## Action item
Using the listing that follows, return every line with the word "Courtyard".
'''
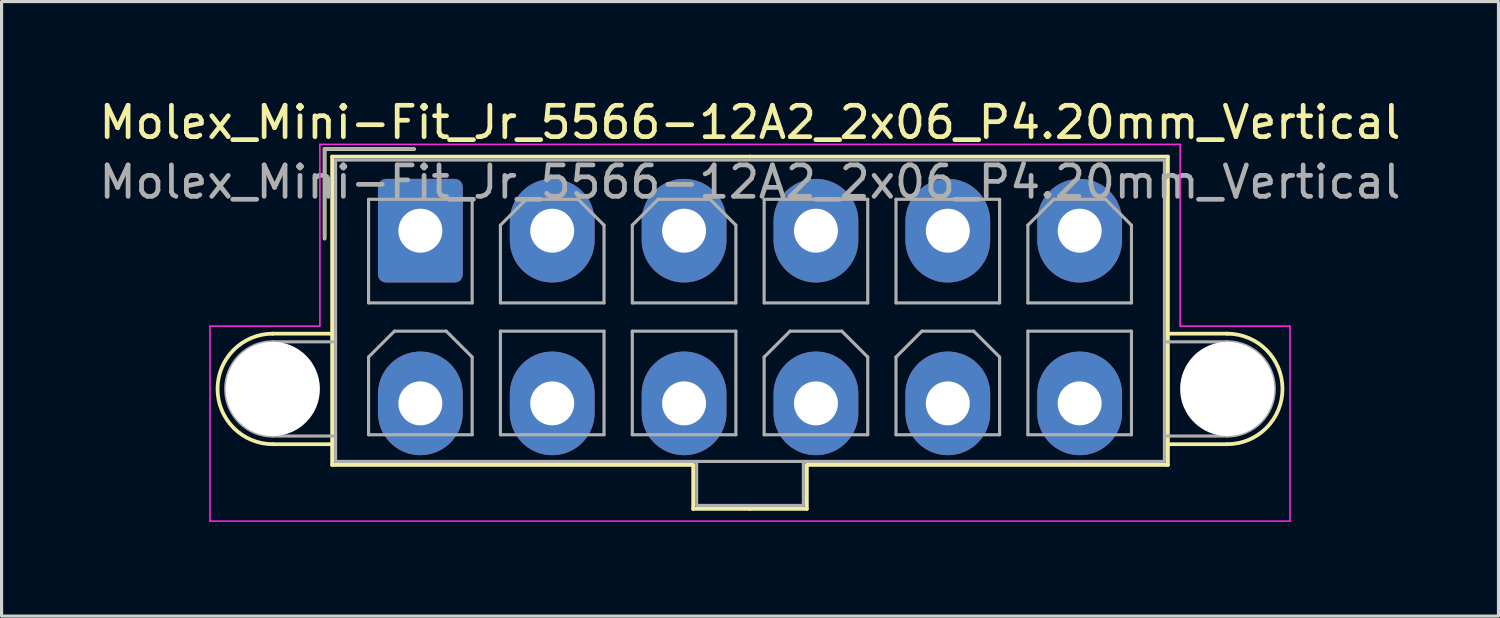
<source format=kicad_pcb>
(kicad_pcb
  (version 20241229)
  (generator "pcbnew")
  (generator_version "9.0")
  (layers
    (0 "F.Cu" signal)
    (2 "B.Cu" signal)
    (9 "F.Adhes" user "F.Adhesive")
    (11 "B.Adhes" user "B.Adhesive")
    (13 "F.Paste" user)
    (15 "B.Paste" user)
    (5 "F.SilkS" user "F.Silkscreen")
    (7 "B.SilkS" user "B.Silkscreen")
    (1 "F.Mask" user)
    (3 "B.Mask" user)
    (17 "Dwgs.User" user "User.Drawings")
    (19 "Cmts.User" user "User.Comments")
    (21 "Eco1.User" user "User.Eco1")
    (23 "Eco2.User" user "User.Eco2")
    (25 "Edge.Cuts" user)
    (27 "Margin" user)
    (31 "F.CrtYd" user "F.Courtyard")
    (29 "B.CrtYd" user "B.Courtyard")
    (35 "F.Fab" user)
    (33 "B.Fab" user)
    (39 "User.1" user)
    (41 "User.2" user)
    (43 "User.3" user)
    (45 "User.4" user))
  (footprint "Molex_Mini-Fit_Jr_5566-12A2_2x06_P4.20mm_Vertical"
    (layer "F.Cu")
    (at 10.339 4.298)
    (property "Reference" "Molex_Mini-Fit_Jr_5566-12A2_2x06_P4.20mm_Vertical" (at 10.5 -3.45 0) (layer "F.SilkS") (effects (font (size 1 1) (thickness 0.15))))
    (attr through_hole)
    (fp_line (start -4.7 3.28) (end -2.81 3.28) (stroke (width 0.12) (type solid)) (layer "F.SilkS"))
    (fp_line (start -4.7 6.8) (end -2.81 6.8) (stroke (width 0.12) (type solid)) (layer "F.SilkS"))
    (fp_line (start -3.05 -2.6) (end -3.05 0.25) (stroke (width 0.12) (type solid)) (layer "F.SilkS"))
    (fp_line (start -2.81 -2.36) (end -2.81 7.46) (stroke (width 0.12) (type solid)) (layer "F.SilkS"))
    (fp_line (start -2.81 7.46) (end 8.69 7.46) (stroke (width 0.12) (type solid)) (layer "F.SilkS"))
    (fp_line (start -0.2 -2.6) (end -3.05 -2.6) (stroke (width 0.12) (type solid)) (layer "F.SilkS"))
    (fp_line (start 8.69 7.46) (end 8.69 8.86) (stroke (width 0.12) (type solid)) (layer "F.SilkS"))
    (fp_line (start 8.69 8.86) (end 10.5 8.86) (stroke (width 0.12) (type solid)) (layer "F.SilkS"))
    (fp_line (start 10.5 -2.36) (end -2.81 -2.36) (stroke (width 0.12) (type solid)) (layer "F.SilkS"))
    (fp_line (start 10.5 -2.36) (end 23.81 -2.36) (stroke (width 0.12) (type solid)) (layer "F.SilkS"))
    (fp_line (start 12.31 7.46) (end 12.31 8.86) (stroke (width 0.12) (type solid)) (layer "F.SilkS"))
    (fp_line (start 12.31 8.86) (end 10.5 8.86) (stroke (width 0.12) (type solid)) (layer "F.SilkS"))
    (fp_line (start 23.81 -2.36) (end 23.81 7.46) (stroke (width 0.12) (type solid)) (layer "F.SilkS"))
    (fp_line (start 23.81 7.46) (end 12.31 7.46) (stroke (width 0.12) (type solid)) (layer "F.SilkS"))
    (fp_line (start 25.7 3.28) (end 23.81 3.28) (stroke (width 0.12) (type solid)) (layer "F.SilkS"))
    (fp_line (start 25.7 6.8) (end 23.81 6.8) (stroke (width 0.12) (type solid)) (layer "F.SilkS"))
    (fp_arc (start -4.7 6.8) (mid -6.46 5.04) (end -4.7 3.28) (stroke (width 0.12) (type solid)) (layer "F.SilkS"))
    (fp_arc (start 25.7 3.28) (mid 27.46 5.04) (end 25.7 6.8) (stroke (width 0.12) (type solid)) (layer "F.SilkS"))
    (fp_line (start -6.7 3.04) (end -6.7 9.25) (stroke (width 0.05) (type solid)) (layer "F.CrtYd"))
    (fp_line (start -6.7 9.25) (end 27.7 9.25) (stroke (width 0.05) (type solid)) (layer "F.CrtYd"))
    (fp_line (start -3.2 -2.75) (end -3.2 3.04) (stroke (width 0.05) (type solid)) (layer "F.CrtYd"))
    (fp_line (start -3.2 3.04) (end -6.7 3.04) (stroke (width 0.05) (type solid)) (layer "F.CrtYd"))
    (fp_line (start 24.2 -2.75) (end -3.2 -2.75) (stroke (width 0.05) (type solid)) (layer "F.CrtYd"))
    (fp_line (start 24.2 3.04) (end 24.2 -2.75) (stroke (width 0.05) (type solid)) (layer "F.CrtYd"))
    (fp_line (start 27.7 3.04) (end 24.2 3.04) (stroke (width 0.05) (type solid)) (layer "F.CrtYd"))
    (fp_line (start 27.7 9.25) (end 27.7 3.04) (stroke (width 0.05) (type solid)) (layer "F.CrtYd"))
    (fp_line (start -4.7 3.54) (end -2.7 3.54) (stroke (width 0.1) (type solid)) (layer "F.Fab"))
    (fp_line (start -4.7 6.54) (end -2.7 6.54) (stroke (width 0.1) (type solid)) (layer "F.Fab"))
    (fp_line (start -3.05 -2.6) (end -3.05 0.25) (stroke (width 0.1) (type solid)) (layer "F.Fab"))
    (fp_line (start -2.7 -2.25) (end -2.7 7.35) (stroke (width 0.1) (type solid)) (layer "F.Fab"))
    (fp_line (start -2.7 7.35) (end 23.7 7.35) (stroke (width 0.1) (type solid)) (layer "F.Fab"))
    (fp_line (start -1.65 -1) (end -1.65 2.3) (stroke (width 0.1) (type solid)) (layer "F.Fab"))
    (fp_line (start -1.65 2.3) (end 1.65 2.3) (stroke (width 0.1) (type solid)) (layer "F.Fab"))
    (fp_line (start -1.65 4.025) (end -0.825 3.2) (stroke (width 0.1) (type solid)) (layer "F.Fab"))
    (fp_line (start -1.65 6.5) (end -1.65 4.025) (stroke (width 0.1) (type solid)) (layer "F.Fab"))
    (fp_line (start -0.825 3.2) (end 0.825 3.2) (stroke (width 0.1) (type solid)) (layer "F.Fab"))
    (fp_line (start -0.2 -2.6) (end -3.05 -2.6) (stroke (width 0.1) (type solid)) (layer "F.Fab"))
    (fp_line (start 0.825 3.2) (end 1.65 4.025) (stroke (width 0.1) (type solid)) (layer "F.Fab"))
    (fp_line (start 1.65 -1) (end -1.65 -1) (stroke (width 0.1) (type solid)) (layer "F.Fab"))
    (fp_line (start 1.65 2.3) (end 1.65 -1) (stroke (width 0.1) (type solid)) (layer "F.Fab"))
    (fp_line (start 1.65 4.025) (end 1.65 6.5) (stroke (width 0.1) (type solid)) (layer "F.Fab"))
    (fp_line (start 1.65 6.5) (end -1.65 6.5) (stroke (width 0.1) (type solid)) (layer "F.Fab"))
    (fp_line (start 2.55 -0.175) (end 3.375 -1) (stroke (width 0.1) (type solid)) (layer "F.Fab"))
    (fp_line (start 2.55 2.3) (end 2.55 -0.175) (stroke (width 0.1) (type solid)) (layer "F.Fab"))
    (fp_line (start 2.55 3.2) (end 2.55 6.5) (stroke (width 0.1) (type solid)) (layer "F.Fab"))
    (fp_line (start 2.55 6.5) (end 5.85 6.5) (stroke (width 0.1) (type solid)) (layer "F.Fab"))
    (fp_line (start 3.375 -1) (end 5.025 -1) (stroke (width 0.1) (type solid)) (layer "F.Fab"))
    (fp_line (start 5.025 -1) (end 5.85 -0.175) (stroke (width 0.1) (type solid)) (layer "F.Fab"))
    (fp_line (start 5.85 -0.175) (end 5.85 2.3) (stroke (width 0.1) (type solid)) (layer "F.Fab"))
    (fp_line (start 5.85 2.3) (end 2.55 2.3) (stroke (width 0.1) (type solid)) (layer "F.Fab"))
    (fp_line (start 5.85 3.2) (end 2.55 3.2) (stroke (width 0.1) (type solid)) (layer "F.Fab"))
    (fp_line (start 5.85 6.5) (end 5.85 3.2) (stroke (width 0.1) (type solid)) (layer "F.Fab"))
    (fp_line (start 6.75 -0.175) (end 7.575 -1) (stroke (width 0.1) (type solid)) (layer "F.Fab"))
    (fp_line (start 6.75 2.3) (end 6.75 -0.175) (stroke (width 0.1) (type solid)) (layer "F.Fab"))
    (fp_line (start 6.75 3.2) (end 6.75 6.5) (stroke (width 0.1) (type solid)) (layer "F.Fab"))
    (fp_line (start 6.75 6.5) (end 10.05 6.5) (stroke (width 0.1) (type solid)) (layer "F.Fab"))
    (fp_line (start 7.575 -1) (end 9.225 -1) (stroke (width 0.1) (type solid)) (layer "F.Fab"))
    (fp_line (start 8.8 7.35) (end 8.8 8.75) (stroke (width 0.1) (type solid)) (layer "F.Fab"))
    (fp_line (start 8.8 8.75) (end 12.2 8.75) (stroke (width 0.1) (type solid)) (layer "F.Fab"))
    (fp_line (start 9.225 -1) (end 10.05 -0.175) (stroke (width 0.1) (type solid)) (layer "F.Fab"))
    (fp_line (start 10.05 -0.175) (end 10.05 2.3) (stroke (width 0.1) (type solid)) (layer "F.Fab"))
    (fp_line (start 10.05 2.3) (end 6.75 2.3) (stroke (width 0.1) (type solid)) (layer "F.Fab"))
    (fp_line (start 10.05 3.2) (end 6.75 3.2) (stroke (width 0.1) (type solid)) (layer "F.Fab"))
    (fp_line (start 10.05 6.5) (end 10.05 3.2) (stroke (width 0.1) (type solid)) (layer "F.Fab"))
    (fp_line (start 10.95 -1) (end 10.95 2.3) (stroke (width 0.1) (type solid)) (layer "F.Fab"))
    (fp_line (start 10.95 2.3) (end 14.25 2.3) (stroke (width 0.1) (type solid)) (layer "F.Fab"))
    (fp_line (start 10.95 4.025) (end 11.775 3.2) (stroke (width 0.1) (type solid)) (layer "F.Fab"))
    (fp_line (start 10.95 6.5) (end 10.95 4.025) (stroke (width 0.1) (type solid)) (layer "F.Fab"))
    (fp_line (start 11.775 3.2) (end 13.425 3.2) (stroke (width 0.1) (type solid)) (layer "F.Fab"))
    (fp_line (start 12.2 8.75) (end 12.2 7.35) (stroke (width 0.1) (type solid)) (layer "F.Fab"))
    (fp_line (start 13.425 3.2) (end 14.25 4.025) (stroke (width 0.1) (type solid)) (layer "F.Fab"))
    (fp_line (start 14.25 -1) (end 10.95 -1) (stroke (width 0.1) (type solid)) (layer "F.Fab"))
    (fp_line (start 14.25 2.3) (end 14.25 -1) (stroke (width 0.1) (type solid)) (layer "F.Fab"))
    (fp_line (start 14.25 4.025) (end 14.25 6.5) (stroke (width 0.1) (type solid)) (layer "F.Fab"))
    (fp_line (start 14.25 6.5) (end 10.95 6.5) (stroke (width 0.1) (type solid)) (layer "F.Fab"))
    (fp_line (start 15.15 -1) (end 15.15 2.3) (stroke (width 0.1) (type solid)) (layer "F.Fab"))
    (fp_line (start 15.15 2.3) (end 18.45 2.3) (stroke (width 0.1) (type solid)) (layer "F.Fab"))
    (fp_line (start 15.15 4.025) (end 15.975 3.2) (stroke (width 0.1) (type solid)) (layer "F.Fab"))
    (fp_line (start 15.15 6.5) (end 15.15 4.025) (stroke (width 0.1) (type solid)) (layer "F.Fab"))
    (fp_line (start 15.975 3.2) (end 17.625 3.2) (stroke (width 0.1) (type solid)) (layer "F.Fab"))
    (fp_line (start 17.625 3.2) (end 18.45 4.025) (stroke (width 0.1) (type solid)) (layer "F.Fab"))
    (fp_line (start 18.45 -1) (end 15.15 -1) (stroke (width 0.1) (type solid)) (layer "F.Fab"))
    (fp_line (start 18.45 2.3) (end 18.45 -1) (stroke (width 0.1) (type solid)) (layer "F.Fab"))
    (fp_line (start 18.45 4.025) (end 18.45 6.5) (stroke (width 0.1) (type solid)) (layer "F.Fab"))
    (fp_line (start 18.45 6.5) (end 15.15 6.5) (stroke (width 0.1) (type solid)) (layer "F.Fab"))
    (fp_line (start 19.35 -0.175) (end 20.175 -1) (stroke (width 0.1) (type solid)) (layer "F.Fab"))
    (fp_line (start 19.35 2.3) (end 19.35 -0.175) (stroke (width 0.1) (type solid)) (layer "F.Fab"))
    (fp_line (start 19.35 3.2) (end 19.35 6.5) (stroke (width 0.1) (type solid)) (layer "F.Fab"))
    (fp_line (start 19.35 6.5) (end 22.65 6.5) (stroke (width 0.1) (type solid)) (layer "F.Fab"))
    (fp_line (start 20.175 -1) (end 21.825 -1) (stroke (width 0.1) (type solid)) (layer "F.Fab"))
    (fp_line (start 21.825 -1) (end 22.65 -0.175) (stroke (width 0.1) (type solid)) (layer "F.Fab"))
    (fp_line (start 22.65 -0.175) (end 22.65 2.3) (stroke (width 0.1) (type solid)) (layer "F.Fab"))
    (fp_line (start 22.65 2.3) (end 19.35 2.3) (stroke (width 0.1) (type solid)) (layer "F.Fab"))
    (fp_line (start 22.65 3.2) (end 19.35 3.2) (stroke (width 0.1) (type solid)) (layer "F.Fab"))
    (fp_line (start 22.65 6.5) (end 22.65 3.2) (stroke (width 0.1) (type solid)) (layer "F.Fab"))
    (fp_line (start 23.7 -2.25) (end -2.7 -2.25) (stroke (width 0.1) (type solid)) (layer "F.Fab"))
    (fp_line (start 23.7 7.35) (end 23.7 -2.25) (stroke (width 0.1) (type solid)) (layer "F.Fab"))
    (fp_line (start 25.7 3.54) (end 23.7 3.54) (stroke (width 0.1) (type solid)) (layer "F.Fab"))
    (fp_line (start 25.7 6.54) (end 23.7 6.54) (stroke (width 0.1) (type solid)) (layer "F.Fab"))
    (fp_arc (start -4.7 6.54) (mid -6.2 5.04) (end -4.7 3.54) (stroke (width 0.1) (type solid)) (layer "F.Fab"))
    (fp_arc (start 25.7 3.54) (mid 27.2 5.04) (end 25.7 6.54) (stroke (width 0.1) (type solid)) (layer "F.Fab"))
    (fp_text user "${REFERENCE}" (at 10.5 -1.55 0) (layer "F.Fab") (effects (font (size 1 1) (thickness 0.15))))
    (pad "" np_thru_hole circle (at -4.7 5.04) (size 3 3) (drill 3) (layers "*.Cu" "*.Mask"))
    (pad "" np_thru_hole circle (at 25.7 5.04) (size 3 3) (drill 3) (layers "*.Cu" "*.Mask"))
    (pad "1" thru_hole roundrect (at 0 0) (size 2.7 3.3) (drill 1.4) (layers "*.Cu" "*.Mask") (roundrect_rratio 0.093))
    (pad "2" thru_hole oval (at 4.2 0) (size 2.7 3.3) (drill 1.4) (layers "*.Cu" "*.Mask"))
    (pad "3" thru_hole oval (at 8.4 0) (size 2.7 3.3) (drill 1.4) (layers "*.Cu" "*.Mask"))
    (pad "4" thru_hole oval (at 12.6 0) (size 2.7 3.3) (drill 1.4) (layers "*.Cu" "*.Mask"))
    (pad "5" thru_hole oval (at 16.8 0) (size 2.7 3.3) (drill 1.4) (layers "*.Cu" "*.Mask"))
    (pad "6" thru_hole oval (at 21 0) (size 2.7 3.3) (drill 1.4) (layers "*.Cu" "*.Mask"))
    (pad "7" thru_hole oval (at 0 5.5) (size 2.7 3.3) (drill 1.4) (layers "*.Cu" "*.Mask"))
    (pad "8" thru_hole oval (at 4.2 5.5) (size 2.7 3.3) (drill 1.4) (layers "*.Cu" "*.Mask"))
    (pad "9" thru_hole oval (at 8.4 5.5) (size 2.7 3.3) (drill 1.4) (layers "*.Cu" "*.Mask"))
    (pad "10" thru_hole oval (at 12.6 5.5) (size 2.7 3.3) (drill 1.4) (layers "*.Cu" "*.Mask"))
    (pad "11" thru_hole oval (at 16.8 5.5) (size 2.7 3.3) (drill 1.4) (layers "*.Cu" "*.Mask"))
    (pad "12" thru_hole oval (at 21 5.5) (size 2.7 3.3) (drill 1.4) (layers "*.Cu" "*.Mask")))
  (gr_rect
    (start -3 -3)
    (end 44.679 16.573)
    (stroke (width 0.1) (type default))
    (fill no)
    (layer "Edge.Cuts")))
</source>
'''
## Solution to this exercise
    (31 "F.CrtYd" user "F.Courtyard")
    (29 "B.CrtYd" user "B.Courtyard")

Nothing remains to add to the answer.